§ **Exercise requirements**: An accurate, complete copy of the records below is required.

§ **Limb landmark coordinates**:

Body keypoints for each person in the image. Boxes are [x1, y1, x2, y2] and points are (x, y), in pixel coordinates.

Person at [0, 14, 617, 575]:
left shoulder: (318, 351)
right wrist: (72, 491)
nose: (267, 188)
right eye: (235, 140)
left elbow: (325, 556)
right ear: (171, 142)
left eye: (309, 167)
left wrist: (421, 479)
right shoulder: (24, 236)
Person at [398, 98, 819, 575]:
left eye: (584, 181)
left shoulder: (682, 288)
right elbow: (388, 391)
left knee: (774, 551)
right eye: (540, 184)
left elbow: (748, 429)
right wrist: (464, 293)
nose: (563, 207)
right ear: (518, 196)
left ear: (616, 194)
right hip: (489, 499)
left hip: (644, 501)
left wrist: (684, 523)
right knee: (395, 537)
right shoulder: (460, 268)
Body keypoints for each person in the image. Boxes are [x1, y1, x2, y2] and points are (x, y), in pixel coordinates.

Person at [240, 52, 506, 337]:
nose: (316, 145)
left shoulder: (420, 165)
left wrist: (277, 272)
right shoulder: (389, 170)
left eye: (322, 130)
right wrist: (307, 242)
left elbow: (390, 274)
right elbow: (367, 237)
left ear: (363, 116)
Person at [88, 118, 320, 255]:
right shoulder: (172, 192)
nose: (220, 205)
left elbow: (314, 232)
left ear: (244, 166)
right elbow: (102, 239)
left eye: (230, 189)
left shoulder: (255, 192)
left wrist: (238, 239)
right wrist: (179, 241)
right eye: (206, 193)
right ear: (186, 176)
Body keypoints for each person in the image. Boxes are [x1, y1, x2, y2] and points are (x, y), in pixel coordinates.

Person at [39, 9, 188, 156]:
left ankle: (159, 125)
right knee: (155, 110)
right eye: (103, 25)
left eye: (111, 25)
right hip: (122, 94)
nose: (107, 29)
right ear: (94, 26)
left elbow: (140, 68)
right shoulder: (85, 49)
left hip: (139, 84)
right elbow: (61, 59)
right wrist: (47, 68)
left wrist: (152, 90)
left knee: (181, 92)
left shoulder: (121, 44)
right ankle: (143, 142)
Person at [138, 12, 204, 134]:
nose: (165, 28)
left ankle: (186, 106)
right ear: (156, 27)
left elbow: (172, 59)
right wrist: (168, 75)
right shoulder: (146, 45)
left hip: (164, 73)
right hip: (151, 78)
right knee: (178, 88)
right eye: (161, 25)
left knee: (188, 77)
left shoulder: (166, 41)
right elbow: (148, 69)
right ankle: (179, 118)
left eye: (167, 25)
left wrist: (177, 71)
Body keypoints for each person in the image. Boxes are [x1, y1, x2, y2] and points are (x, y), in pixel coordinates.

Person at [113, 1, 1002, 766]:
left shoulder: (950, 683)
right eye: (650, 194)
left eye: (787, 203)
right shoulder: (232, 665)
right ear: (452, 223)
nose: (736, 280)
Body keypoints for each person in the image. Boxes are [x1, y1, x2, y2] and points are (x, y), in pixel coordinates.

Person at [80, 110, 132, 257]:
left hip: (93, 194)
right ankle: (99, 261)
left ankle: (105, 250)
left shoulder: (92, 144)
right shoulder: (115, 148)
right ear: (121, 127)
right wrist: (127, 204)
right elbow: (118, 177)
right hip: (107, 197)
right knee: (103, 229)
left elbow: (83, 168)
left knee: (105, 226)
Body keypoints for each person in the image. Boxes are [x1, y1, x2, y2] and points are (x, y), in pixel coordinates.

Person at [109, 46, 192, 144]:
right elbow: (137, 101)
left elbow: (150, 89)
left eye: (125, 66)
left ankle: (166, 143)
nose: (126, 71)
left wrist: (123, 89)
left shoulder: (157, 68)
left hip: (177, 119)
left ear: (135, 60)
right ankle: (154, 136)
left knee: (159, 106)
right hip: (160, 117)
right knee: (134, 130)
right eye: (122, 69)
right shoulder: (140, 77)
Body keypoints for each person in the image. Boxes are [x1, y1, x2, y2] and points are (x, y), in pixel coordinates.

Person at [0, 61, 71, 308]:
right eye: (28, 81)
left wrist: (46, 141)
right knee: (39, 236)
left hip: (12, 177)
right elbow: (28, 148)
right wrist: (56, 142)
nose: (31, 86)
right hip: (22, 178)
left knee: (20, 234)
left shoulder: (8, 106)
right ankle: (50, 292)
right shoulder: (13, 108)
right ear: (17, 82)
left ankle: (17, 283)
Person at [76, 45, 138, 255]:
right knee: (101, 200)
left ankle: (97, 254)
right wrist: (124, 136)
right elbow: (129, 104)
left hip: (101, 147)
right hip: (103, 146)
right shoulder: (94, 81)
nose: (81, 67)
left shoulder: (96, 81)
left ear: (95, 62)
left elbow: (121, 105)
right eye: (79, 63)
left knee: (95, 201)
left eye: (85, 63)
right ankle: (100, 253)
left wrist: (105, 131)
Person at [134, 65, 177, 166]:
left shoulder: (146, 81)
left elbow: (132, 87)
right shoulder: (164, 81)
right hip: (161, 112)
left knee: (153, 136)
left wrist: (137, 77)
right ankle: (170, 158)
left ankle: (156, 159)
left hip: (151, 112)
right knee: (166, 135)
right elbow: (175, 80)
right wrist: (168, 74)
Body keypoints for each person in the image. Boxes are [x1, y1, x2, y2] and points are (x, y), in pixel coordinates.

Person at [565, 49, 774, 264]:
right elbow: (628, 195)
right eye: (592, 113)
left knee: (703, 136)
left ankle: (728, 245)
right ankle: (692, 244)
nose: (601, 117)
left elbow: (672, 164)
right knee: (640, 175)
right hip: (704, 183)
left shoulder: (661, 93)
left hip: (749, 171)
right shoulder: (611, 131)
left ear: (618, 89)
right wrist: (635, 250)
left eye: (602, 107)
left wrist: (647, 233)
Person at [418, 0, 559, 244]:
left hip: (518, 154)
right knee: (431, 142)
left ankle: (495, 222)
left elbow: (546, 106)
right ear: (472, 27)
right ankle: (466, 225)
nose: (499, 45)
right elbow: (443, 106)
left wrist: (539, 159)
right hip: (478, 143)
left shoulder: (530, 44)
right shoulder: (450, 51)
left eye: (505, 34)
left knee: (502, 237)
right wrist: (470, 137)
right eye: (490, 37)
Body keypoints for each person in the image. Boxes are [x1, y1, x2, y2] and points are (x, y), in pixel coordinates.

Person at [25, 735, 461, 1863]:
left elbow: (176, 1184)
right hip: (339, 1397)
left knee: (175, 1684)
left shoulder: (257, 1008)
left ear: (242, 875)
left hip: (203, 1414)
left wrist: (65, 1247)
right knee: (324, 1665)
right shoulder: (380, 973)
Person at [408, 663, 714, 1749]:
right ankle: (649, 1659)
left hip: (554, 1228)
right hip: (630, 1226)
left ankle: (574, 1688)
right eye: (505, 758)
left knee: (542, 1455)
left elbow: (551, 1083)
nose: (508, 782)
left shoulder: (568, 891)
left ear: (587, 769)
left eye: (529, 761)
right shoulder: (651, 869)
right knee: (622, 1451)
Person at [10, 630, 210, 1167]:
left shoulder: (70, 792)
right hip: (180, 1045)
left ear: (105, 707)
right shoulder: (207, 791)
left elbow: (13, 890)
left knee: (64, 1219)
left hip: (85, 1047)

§ **Solution to the problem**:
Body keypoints for each person in the image. Boxes are [x1, y1, x2, y2] and points are (x, y), in pixel coordinates.

Person at [0, 14, 617, 575]:
left shoulder: (318, 351)
right wrist: (72, 491)
nose: (267, 188)
right eye: (235, 140)
left elbow: (325, 556)
right ear: (171, 142)
left eye: (309, 167)
left wrist: (421, 479)
right shoulder: (24, 236)
Person at [398, 98, 819, 575]:
left eye: (584, 181)
left shoulder: (682, 288)
right elbow: (388, 391)
left knee: (774, 551)
right eye: (540, 184)
left elbow: (748, 429)
right wrist: (464, 293)
nose: (563, 207)
right ear: (518, 196)
left ear: (616, 194)
right hip: (489, 499)
left hip: (644, 501)
left wrist: (684, 523)
right knee: (395, 537)
right shoulder: (460, 268)
Body keypoints for each person in the image. Boxes are [x1, y1, x2, y2] and points are (x, y), in pixel coordinates.

Person at [240, 52, 506, 337]:
nose: (316, 145)
left shoulder: (420, 165)
left wrist: (277, 272)
right shoulder: (389, 170)
left eye: (322, 130)
right wrist: (307, 242)
left elbow: (390, 274)
right elbow: (367, 237)
left ear: (363, 116)
Person at [88, 118, 320, 255]:
right shoulder: (172, 192)
nose: (220, 205)
left elbow: (314, 232)
left ear: (244, 166)
right elbow: (102, 239)
left eye: (230, 189)
left shoulder: (255, 192)
left wrist: (238, 239)
right wrist: (179, 241)
right eye: (206, 193)
right ear: (186, 176)
Body keypoints for each person in the image. Boxes are [x1, y1, x2, y2] and points are (x, y), in pixel coordinates.

Person at [39, 9, 188, 156]:
left ankle: (159, 125)
right knee: (155, 110)
right eye: (103, 25)
left eye: (111, 25)
right hip: (122, 94)
nose: (107, 29)
right ear: (94, 26)
left elbow: (140, 68)
right shoulder: (85, 49)
left hip: (139, 84)
right elbow: (61, 59)
right wrist: (47, 68)
left wrist: (152, 90)
left knee: (181, 92)
left shoulder: (121, 44)
right ankle: (143, 142)
Person at [138, 12, 204, 134]:
nose: (165, 28)
left ankle: (186, 106)
right ear: (156, 27)
left elbow: (172, 59)
right wrist: (168, 75)
right shoulder: (146, 45)
left hip: (164, 73)
right hip: (151, 78)
right knee: (178, 88)
right eye: (161, 25)
left knee: (188, 77)
left shoulder: (166, 41)
right elbow: (148, 69)
right ankle: (179, 118)
left eye: (167, 25)
left wrist: (177, 71)
Body keypoints for each person in the image. Boxes are [x1, y1, x2, y2] and points are (x, y), in pixel coordinates.

Person at [113, 1, 1002, 766]:
left shoulder: (950, 683)
right eye: (650, 194)
left eye: (787, 203)
right shoulder: (232, 665)
right ear: (452, 223)
nose: (736, 280)
Body keypoints for each person in the image. Boxes are [x1, y1, x2, y2] and points are (x, y), in pixel coordinates.

Person at [80, 110, 132, 257]:
left hip: (93, 194)
right ankle: (99, 261)
left ankle: (105, 250)
left shoulder: (92, 144)
right shoulder: (115, 148)
right ear: (121, 127)
right wrist: (127, 204)
right elbow: (118, 177)
right hip: (107, 197)
right knee: (103, 229)
left elbow: (83, 168)
left knee: (105, 226)
Body keypoints for each person in the image. Boxes are [x1, y1, x2, y2] and points are (x, y), in pixel coordinates.

Person at [109, 46, 192, 144]:
right elbow: (137, 101)
left elbow: (150, 89)
left eye: (125, 66)
left ankle: (166, 143)
nose: (126, 71)
left wrist: (123, 89)
left shoulder: (157, 68)
left hip: (177, 119)
left ear: (135, 60)
right ankle: (154, 136)
left knee: (159, 106)
right hip: (160, 117)
right knee: (134, 130)
right eye: (122, 69)
right shoulder: (140, 77)
Body keypoints for each person in the image. Boxes are [x1, y1, x2, y2] and points are (x, y), in pixel coordinates.

Person at [0, 61, 71, 308]:
right eye: (28, 81)
left wrist: (46, 141)
right knee: (39, 236)
left hip: (12, 177)
right elbow: (28, 148)
right wrist: (56, 142)
nose: (31, 86)
right hip: (22, 178)
left knee: (20, 234)
left shoulder: (8, 106)
right ankle: (50, 292)
right shoulder: (13, 108)
right ear: (17, 82)
left ankle: (17, 283)
Person at [76, 45, 138, 255]:
right knee: (101, 200)
left ankle: (97, 254)
right wrist: (124, 136)
right elbow: (129, 104)
left hip: (101, 147)
right hip: (103, 146)
right shoulder: (94, 81)
nose: (81, 67)
left shoulder: (96, 81)
left ear: (95, 62)
left elbow: (121, 105)
right eye: (79, 63)
left knee: (95, 201)
left eye: (85, 63)
right ankle: (100, 253)
left wrist: (105, 131)
Person at [134, 65, 177, 166]:
left shoulder: (146, 81)
left elbow: (132, 87)
right shoulder: (164, 81)
right hip: (161, 112)
left knee: (153, 136)
left wrist: (137, 77)
right ankle: (170, 158)
left ankle: (156, 159)
left hip: (151, 112)
right knee: (166, 135)
right elbow: (175, 80)
right wrist: (168, 74)
Body keypoints for each person in the image. Boxes are [x1, y1, x2, y2] and points are (x, y), in pixel coordinates.

Person at [565, 49, 774, 264]:
right elbow: (628, 195)
right eye: (592, 113)
left knee: (703, 136)
left ankle: (728, 245)
right ankle: (692, 244)
nose: (601, 117)
left elbow: (672, 164)
right knee: (640, 175)
right hip: (704, 183)
left shoulder: (661, 93)
left hip: (749, 171)
right shoulder: (611, 131)
left ear: (618, 89)
right wrist: (635, 250)
left eye: (602, 107)
left wrist: (647, 233)
Person at [418, 0, 559, 244]:
left hip: (518, 154)
right knee: (431, 142)
left ankle: (495, 222)
left elbow: (546, 106)
right ear: (472, 27)
right ankle: (466, 225)
nose: (499, 45)
right elbow: (443, 106)
left wrist: (539, 159)
right hip: (478, 143)
left shoulder: (530, 44)
right shoulder: (450, 51)
left eye: (505, 34)
left knee: (502, 237)
right wrist: (470, 137)
right eye: (490, 37)
Body keypoints for each person in the image. Boxes are [x1, y1, x2, y2] and points are (x, y), in pixel coordinates.

Person at [25, 735, 461, 1863]:
left elbow: (176, 1184)
right hip: (339, 1397)
left knee: (175, 1684)
left shoulder: (257, 1008)
left ear: (242, 875)
left hip: (203, 1414)
left wrist: (65, 1247)
right knee: (324, 1665)
right shoulder: (380, 973)
Person at [408, 663, 714, 1749]:
right ankle: (649, 1659)
left hip: (554, 1228)
right hip: (630, 1226)
left ankle: (574, 1688)
right eye: (505, 758)
left knee: (542, 1455)
left elbow: (551, 1083)
nose: (508, 782)
left shoulder: (568, 891)
left ear: (587, 769)
left eye: (529, 761)
right shoulder: (651, 869)
right knee: (622, 1451)
Person at [10, 630, 210, 1167]:
left shoulder: (70, 792)
right hip: (180, 1045)
left ear: (105, 707)
right shoulder: (207, 791)
left elbow: (13, 890)
left knee: (64, 1219)
left hip: (85, 1047)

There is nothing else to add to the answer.